## SOURCE DATA
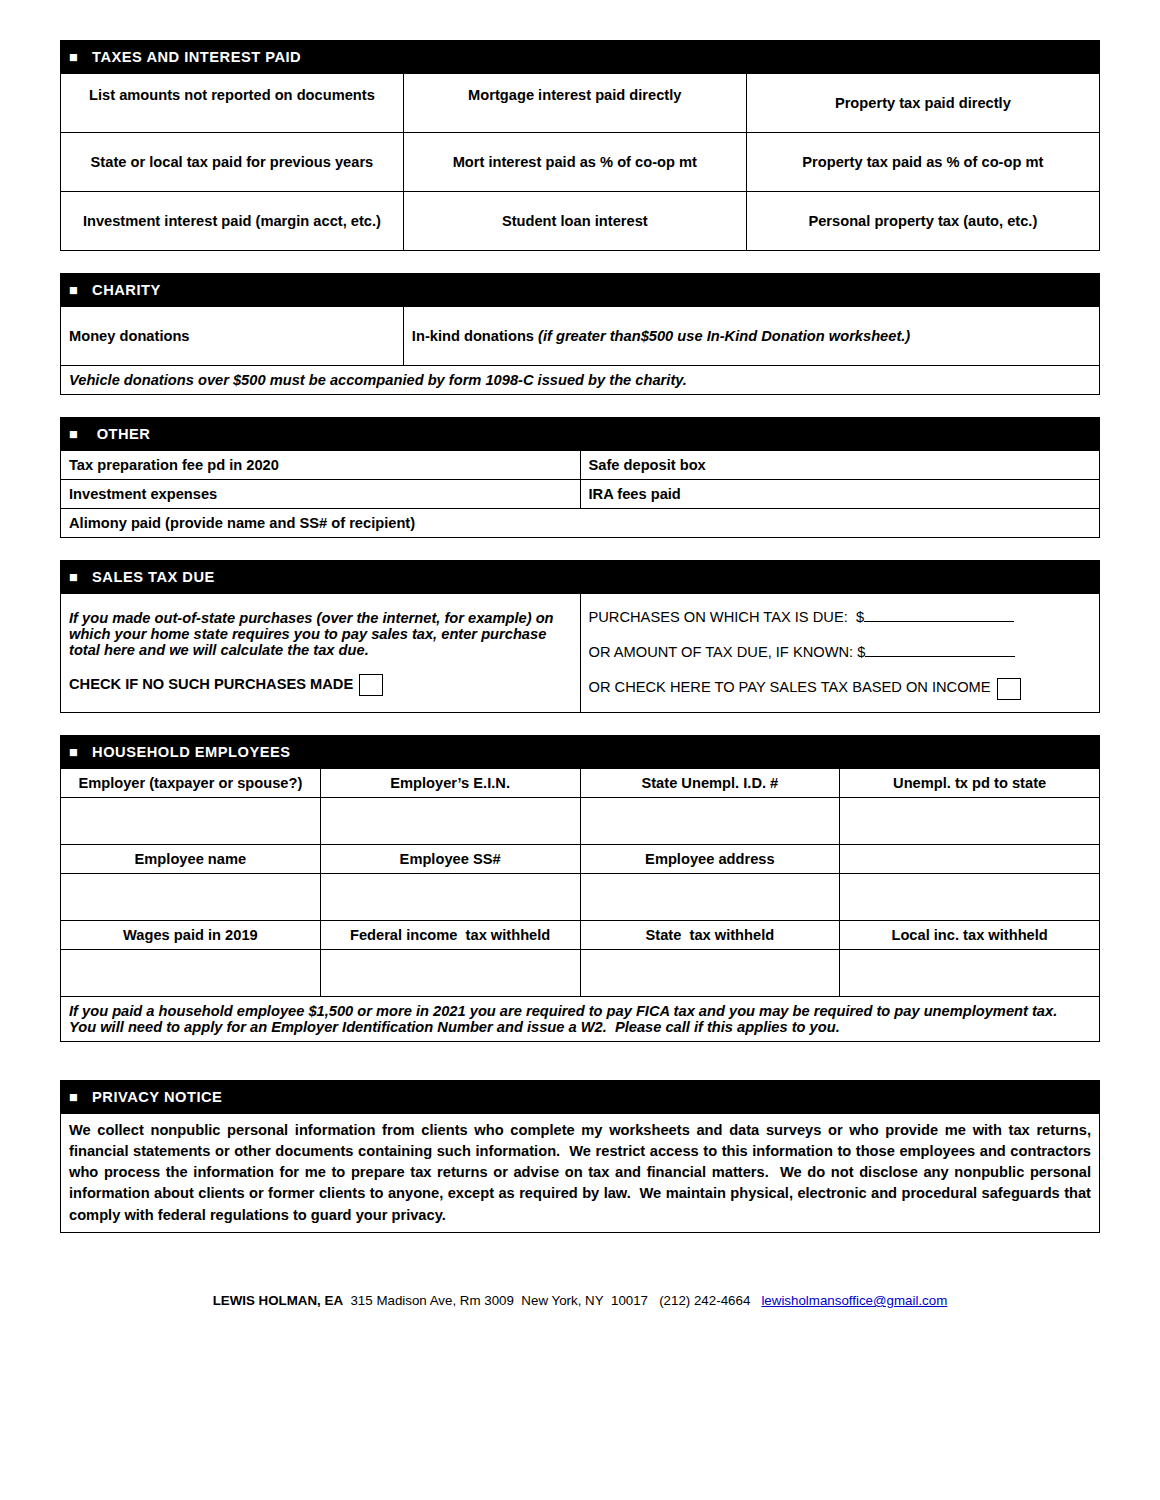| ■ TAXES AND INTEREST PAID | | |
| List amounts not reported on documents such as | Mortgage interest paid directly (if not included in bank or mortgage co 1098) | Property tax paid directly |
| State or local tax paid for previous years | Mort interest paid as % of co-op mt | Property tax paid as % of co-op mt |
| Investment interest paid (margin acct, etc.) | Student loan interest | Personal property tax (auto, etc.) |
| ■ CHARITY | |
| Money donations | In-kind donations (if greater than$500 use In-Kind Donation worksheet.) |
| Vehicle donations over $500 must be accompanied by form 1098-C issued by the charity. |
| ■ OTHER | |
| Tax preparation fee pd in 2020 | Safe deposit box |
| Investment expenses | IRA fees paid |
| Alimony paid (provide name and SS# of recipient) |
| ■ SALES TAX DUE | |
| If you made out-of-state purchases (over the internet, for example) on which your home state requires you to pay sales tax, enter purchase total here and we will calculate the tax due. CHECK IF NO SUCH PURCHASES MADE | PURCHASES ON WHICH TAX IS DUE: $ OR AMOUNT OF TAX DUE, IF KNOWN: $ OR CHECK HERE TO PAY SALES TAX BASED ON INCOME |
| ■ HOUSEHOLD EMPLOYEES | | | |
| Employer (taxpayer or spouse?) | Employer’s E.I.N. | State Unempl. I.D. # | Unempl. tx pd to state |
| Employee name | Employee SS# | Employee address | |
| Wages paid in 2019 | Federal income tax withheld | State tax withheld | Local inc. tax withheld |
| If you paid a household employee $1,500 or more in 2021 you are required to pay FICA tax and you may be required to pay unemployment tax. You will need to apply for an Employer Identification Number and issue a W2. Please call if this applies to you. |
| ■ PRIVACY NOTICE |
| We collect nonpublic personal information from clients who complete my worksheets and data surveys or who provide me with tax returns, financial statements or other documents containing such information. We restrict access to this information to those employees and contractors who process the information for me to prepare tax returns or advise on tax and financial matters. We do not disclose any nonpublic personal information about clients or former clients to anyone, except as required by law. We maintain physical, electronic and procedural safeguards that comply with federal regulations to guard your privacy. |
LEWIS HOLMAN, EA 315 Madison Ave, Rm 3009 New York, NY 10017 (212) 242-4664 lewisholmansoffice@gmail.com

...

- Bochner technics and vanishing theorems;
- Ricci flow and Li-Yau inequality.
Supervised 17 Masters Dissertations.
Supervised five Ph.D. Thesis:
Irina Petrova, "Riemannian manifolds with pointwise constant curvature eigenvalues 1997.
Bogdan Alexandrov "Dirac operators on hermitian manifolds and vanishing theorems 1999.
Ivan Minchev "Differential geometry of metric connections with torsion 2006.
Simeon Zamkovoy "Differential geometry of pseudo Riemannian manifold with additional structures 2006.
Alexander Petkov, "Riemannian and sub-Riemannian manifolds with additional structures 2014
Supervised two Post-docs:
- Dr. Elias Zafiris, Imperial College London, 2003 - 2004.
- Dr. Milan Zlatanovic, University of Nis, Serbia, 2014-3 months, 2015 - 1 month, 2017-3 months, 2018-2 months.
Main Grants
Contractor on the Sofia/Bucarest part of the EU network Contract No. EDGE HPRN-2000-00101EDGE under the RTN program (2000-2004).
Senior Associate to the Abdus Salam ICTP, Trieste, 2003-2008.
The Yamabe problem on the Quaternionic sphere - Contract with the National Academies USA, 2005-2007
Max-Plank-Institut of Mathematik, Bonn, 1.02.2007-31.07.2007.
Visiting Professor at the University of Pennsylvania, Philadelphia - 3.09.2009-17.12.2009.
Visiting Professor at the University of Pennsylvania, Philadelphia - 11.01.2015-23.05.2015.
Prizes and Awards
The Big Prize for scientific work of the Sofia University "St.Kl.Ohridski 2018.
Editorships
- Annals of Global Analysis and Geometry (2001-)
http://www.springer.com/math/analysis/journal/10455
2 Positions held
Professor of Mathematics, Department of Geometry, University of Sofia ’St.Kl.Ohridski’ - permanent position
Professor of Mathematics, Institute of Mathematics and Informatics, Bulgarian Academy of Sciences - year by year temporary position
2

...

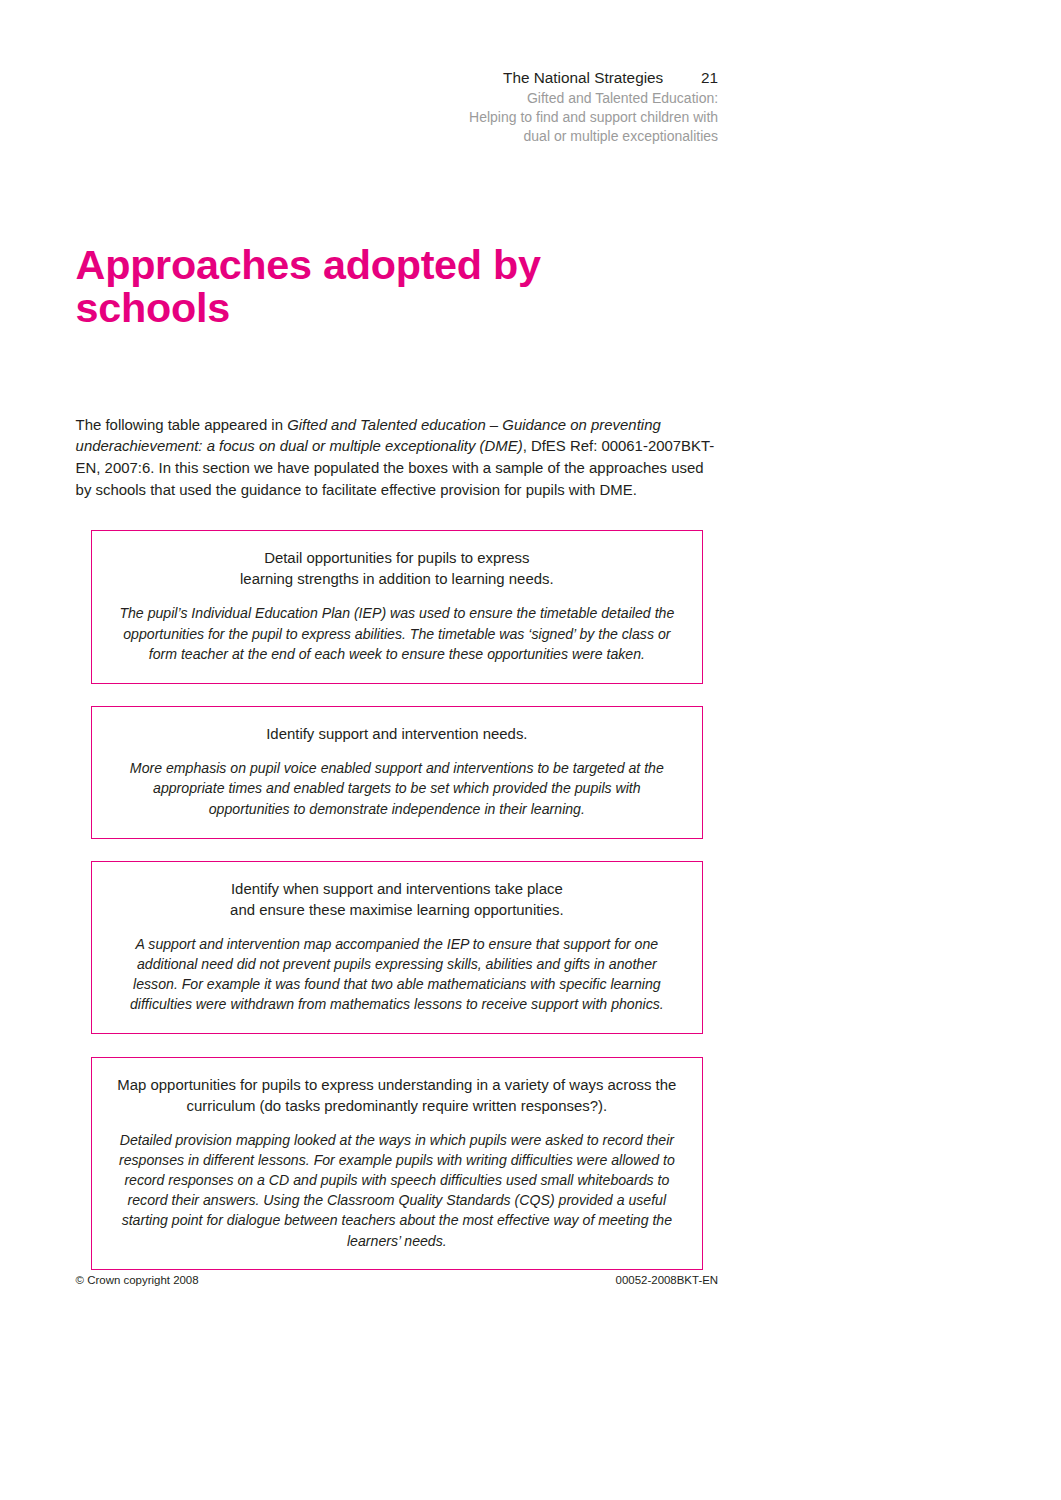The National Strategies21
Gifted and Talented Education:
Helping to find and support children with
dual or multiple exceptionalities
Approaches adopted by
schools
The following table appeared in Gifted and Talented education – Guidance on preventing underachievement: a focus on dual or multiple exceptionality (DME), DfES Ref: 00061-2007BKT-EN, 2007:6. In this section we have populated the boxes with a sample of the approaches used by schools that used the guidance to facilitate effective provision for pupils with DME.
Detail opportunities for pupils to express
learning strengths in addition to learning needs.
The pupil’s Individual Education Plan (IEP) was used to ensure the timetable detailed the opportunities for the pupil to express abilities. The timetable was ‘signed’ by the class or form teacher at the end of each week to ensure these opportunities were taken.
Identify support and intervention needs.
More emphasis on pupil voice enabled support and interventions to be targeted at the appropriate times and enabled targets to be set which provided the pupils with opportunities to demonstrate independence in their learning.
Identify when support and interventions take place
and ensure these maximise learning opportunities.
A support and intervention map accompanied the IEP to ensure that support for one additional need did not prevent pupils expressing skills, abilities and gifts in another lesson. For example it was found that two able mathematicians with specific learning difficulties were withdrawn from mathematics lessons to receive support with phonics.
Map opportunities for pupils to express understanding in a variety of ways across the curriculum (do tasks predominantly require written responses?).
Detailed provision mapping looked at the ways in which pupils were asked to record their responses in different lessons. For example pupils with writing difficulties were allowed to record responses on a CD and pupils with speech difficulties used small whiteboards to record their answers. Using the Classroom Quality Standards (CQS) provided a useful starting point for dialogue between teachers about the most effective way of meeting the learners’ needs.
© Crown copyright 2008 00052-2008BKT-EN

## EXERCISE
Working from the material above, restate word for word the lines between the line with "(auto, etc.) |" and the line with "Donation worksheet.) |", both included, and only those.

## COMPLETED EXERCISE
| Investment interest paid (margin acct, etc.) | Student loan interest | Personal property tax (auto, etc.) |
| ■ CHARITY | |
| Money donations | In-kind donations (if greater than$500 use In-Kind Donation worksheet.) |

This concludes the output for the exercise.